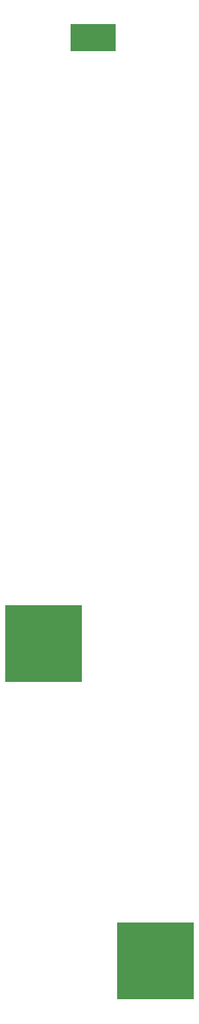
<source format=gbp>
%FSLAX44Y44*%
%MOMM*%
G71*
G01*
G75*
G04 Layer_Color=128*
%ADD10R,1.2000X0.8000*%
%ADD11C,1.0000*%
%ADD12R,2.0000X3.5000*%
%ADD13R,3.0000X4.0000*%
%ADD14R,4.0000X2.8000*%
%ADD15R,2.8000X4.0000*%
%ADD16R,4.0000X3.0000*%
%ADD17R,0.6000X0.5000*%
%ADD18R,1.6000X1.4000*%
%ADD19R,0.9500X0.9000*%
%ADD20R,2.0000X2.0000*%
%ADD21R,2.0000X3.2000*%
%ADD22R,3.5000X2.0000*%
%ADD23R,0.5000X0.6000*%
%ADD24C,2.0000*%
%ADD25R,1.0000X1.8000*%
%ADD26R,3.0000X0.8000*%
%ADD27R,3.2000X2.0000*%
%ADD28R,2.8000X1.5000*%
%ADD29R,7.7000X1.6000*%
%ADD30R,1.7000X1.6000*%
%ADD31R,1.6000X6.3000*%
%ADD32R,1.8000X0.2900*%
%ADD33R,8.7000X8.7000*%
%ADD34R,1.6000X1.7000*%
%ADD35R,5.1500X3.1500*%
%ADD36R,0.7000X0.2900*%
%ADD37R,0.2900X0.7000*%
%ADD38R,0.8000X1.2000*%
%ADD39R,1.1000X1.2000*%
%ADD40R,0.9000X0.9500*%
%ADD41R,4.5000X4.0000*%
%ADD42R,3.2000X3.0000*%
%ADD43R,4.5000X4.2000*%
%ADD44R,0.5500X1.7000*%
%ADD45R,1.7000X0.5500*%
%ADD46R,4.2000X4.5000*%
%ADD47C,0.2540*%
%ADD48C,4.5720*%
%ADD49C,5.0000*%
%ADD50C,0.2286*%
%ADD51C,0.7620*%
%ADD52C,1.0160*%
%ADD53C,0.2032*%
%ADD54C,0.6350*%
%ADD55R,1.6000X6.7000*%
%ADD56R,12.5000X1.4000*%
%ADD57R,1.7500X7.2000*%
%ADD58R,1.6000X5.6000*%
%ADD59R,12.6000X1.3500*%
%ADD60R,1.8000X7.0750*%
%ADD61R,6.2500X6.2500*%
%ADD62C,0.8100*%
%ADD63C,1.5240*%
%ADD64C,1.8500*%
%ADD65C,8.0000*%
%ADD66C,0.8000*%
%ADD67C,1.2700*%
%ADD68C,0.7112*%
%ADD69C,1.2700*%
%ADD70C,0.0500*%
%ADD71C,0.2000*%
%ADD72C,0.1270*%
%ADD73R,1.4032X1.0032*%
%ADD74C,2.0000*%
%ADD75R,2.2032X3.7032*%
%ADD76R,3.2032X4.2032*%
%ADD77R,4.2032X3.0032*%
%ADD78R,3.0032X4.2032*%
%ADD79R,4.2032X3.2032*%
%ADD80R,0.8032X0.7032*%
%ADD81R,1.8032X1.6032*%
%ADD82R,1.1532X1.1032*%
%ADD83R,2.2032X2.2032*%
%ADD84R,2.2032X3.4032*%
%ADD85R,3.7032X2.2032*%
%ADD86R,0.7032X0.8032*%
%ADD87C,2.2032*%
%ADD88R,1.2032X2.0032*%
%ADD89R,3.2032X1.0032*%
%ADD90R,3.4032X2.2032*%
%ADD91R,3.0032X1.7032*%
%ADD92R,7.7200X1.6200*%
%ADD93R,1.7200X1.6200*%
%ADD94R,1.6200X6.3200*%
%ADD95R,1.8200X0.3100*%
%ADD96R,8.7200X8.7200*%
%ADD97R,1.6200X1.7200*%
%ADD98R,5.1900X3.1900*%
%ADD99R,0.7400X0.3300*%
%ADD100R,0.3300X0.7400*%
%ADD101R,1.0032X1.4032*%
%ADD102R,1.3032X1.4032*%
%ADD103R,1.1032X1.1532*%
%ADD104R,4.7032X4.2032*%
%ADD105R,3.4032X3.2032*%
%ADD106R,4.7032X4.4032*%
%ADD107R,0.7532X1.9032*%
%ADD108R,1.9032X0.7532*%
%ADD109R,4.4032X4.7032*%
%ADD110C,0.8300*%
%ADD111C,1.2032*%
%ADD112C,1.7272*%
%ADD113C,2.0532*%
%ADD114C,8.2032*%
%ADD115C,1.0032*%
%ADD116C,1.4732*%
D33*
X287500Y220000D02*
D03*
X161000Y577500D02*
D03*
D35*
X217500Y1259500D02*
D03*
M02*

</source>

---

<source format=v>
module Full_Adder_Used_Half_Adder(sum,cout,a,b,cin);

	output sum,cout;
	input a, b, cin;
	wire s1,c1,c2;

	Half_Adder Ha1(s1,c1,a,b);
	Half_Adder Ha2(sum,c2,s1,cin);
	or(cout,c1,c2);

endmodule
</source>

▶ What the task asks:
Copy each line of the listing that carries the word "cout".

▶ Answer to the exercise:
module Full_Adder_Used_Half_Adder(sum,cout,a,b,cin);
	output sum,cout;
	or(cout,c1,c2);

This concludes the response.